It is your baby, your passion, and it is closely tied to your sense of self whether you recognize it or not. While intimacy, passion, and a deep sense of ownership have a lot of value for a startup, they could also be the root of something far less helpful, founder’s delusion.
Most everyone believes that their newborns are beautiful and their toddlers brilliant. But, I’ve seen plenty of FLKs (funny looking kids) in my life whose parents are blind to the “unique” characteristics of said child.
It’s hard to separate what you want to see in the reflection in the mirror from what is actually reflected. When we do find a blemish or flaw, we often explain it away, treating it as a temporary anomaly rather than recognizing it as a potential symptom of a deeper problem.
The founders of startups frequently struggle with their ability to look at and measure their business from a dispassionate perspective. They’re too close, it’s tethered to their sense of self and their unbending will to survive and thrive. That, my friends, is really dangerous. In fact, I’d argue it is an existential threat to the business’ long-term viability.

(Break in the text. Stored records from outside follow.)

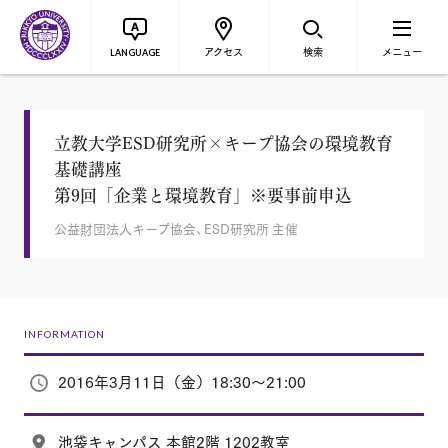
アクセス
検索
メニュー
LANGUAGE
立教大学ESD研究所×キープ協会の環境教育
基礎講座
第9回「企業と環境教育」※要事前申込
公益財団法人キープ協会、ESD研究所 主催
INFORMATION
2016年3月11日（金）18:30～21:00
池袋キャンパス 本館2階 1202教室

So, how do you avoid this trap? What can be done to ensure that you too don’t suffer from founder’s delusion? I’d suggest borrowing some glasses. Slip on a pair pinched from an investor and look at your business through those lenses.
I encourage every young brand to prepare to raise capital whether, at that moment, they need to or not. It will make you a stronger business and here is why. When you are preparing to raise funds, there are questions that must be asked and answered, numbers that will need to be developed and reviewed, and data to analyze.
You need to quantify and, more importantly, truly understand your go-to-market economics for each channel in which you are currently or planing to do business. This includes COGS, the margin expectations of distributors and retailers. It also includes the trade promotions, in-store support, consumer marketing. You can’t forget slotting or free fill, broker expenses, and even miscellaneous deductions. Don’t overlook e-commerce and ACOS. Additionally, you must clearly define your path to monetization, detailing how many stores or outlets by when and at what velocity.
Preparing for investor meetings requires the quantification of the addressable market and an understanding of the problem being solved or the unmet need being filled. Further, an effective pitch demands that you are able to tell a story about your brand that is compelling. One that demonstrates why it is both scalable and investment-ready.
Not only do you need to prepare to convince investors, you also need to think through what you want to ask from them and how you plan to use those funds to drive growth. That is an important exercise for any brand. What would your business look like if it had all the capital it required? How would you deploy it and what results would it bring?
Although nowhere near an exhaustive list, I will leave you with one last reason that preparing to raise capital makes your business better. It forces you to think what support you need beyond capital, helping you to see potential blind spots and knowledge gaps.
Don’t fall prey to founder’s delusion. Start preparing to raise capital and I assure you that you’ll learn things about your business that you did not know or could not see. It will make your business stronger and help you become a better founder and leader.